Il viaggio della coppia dà la linea principale alle vicende del romanzo ed è affiancato da altre due storie milanesi parallele: quella di Martina, madre separata della piccola Alice, la cui mamma Roberta diventa animatrice dei presidi contro il campo rom sotto casa, e quella di Tonino Cortale, sicario della ’ndrangheta residente a Buccinasco, incaricato di vendicare un assassinio colpendo il figlio, studente universitario, di una ’ndrina rivale. Le tre storie partono da distanze temporali diverse — un anno per la coppia, sette mesi per Martina, quindici giorni per il killer — rispetto a un giorno di maggio in cui convergono in pochi drammatici minuti, ispirati a un episodio di cronaca che non citiamo per evitare spoiler, che danno un ottimo impatto narrativo al finale rimettendo in gioco le certezze di tutti i protagonisti.

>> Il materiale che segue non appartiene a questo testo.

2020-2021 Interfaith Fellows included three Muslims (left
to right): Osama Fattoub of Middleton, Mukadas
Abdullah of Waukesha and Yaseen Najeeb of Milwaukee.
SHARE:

Coratelli, come già nel precedente La resa (Gaffi, 2013), gestisce bene il montaggio di più storie ma, al di là del ritmo sicuro nella costruzione dell’intreccio, non manca la capacità di approfondire certi temi e toni attraverso i personaggi. Se lo spessore di Tonino è ben reso e inquietante, tra vita familiare e criminale, il rapporto tra Stoian e Stéphka è il più bello, anche per un tono romantico e avventuroso, come quando a Berlino il ragazzo suonando il violino incanta la clientela di un ristorante e lei raccoglie le offerte che valgono la prima cena. Il problema è che alle loro spalle si muove qualcosa di più grande: l’Europa e la gestione dei rom e degli immigrati. La Germania sembra il Paese più accogliente, dove i due arrivano a casa di un lontano parente che fa l’idraulico, mentre in Francia, nel campo attrezzato di Aubervilliers, l’ambiente umano è diverso, i poliziotti più aggressivi e le etnie numerose, per finire poi in Italia, dove certo il clima politico è peggiore, a Milano, proprio nel campo vicino a
Roberta, la madre di Martina.
È nello sguardo di quest’ultima che si incontrano il sicario — che ha traffici con il notaio per cui lei lavora — e la coppia che ogni sera ascolta in metro mentre suona chiedendo l’elemosina. «Quel futuro forse è lì — sottolinea il narratore a proposito di Stoian — è quello il nuovo giorno che spera da qualche tempo, un giorno luminoso che rischiari il suo cielo e quello di Stéphka». Quel cielo è rischiarato dalla domanda che pone la piccola Alice davanti alla nonna che insulta gli zingari: «Davvero quei signori sono tanto cattivi?». Lo sapremo solo, come accade a Martina, cambiando punto di vista.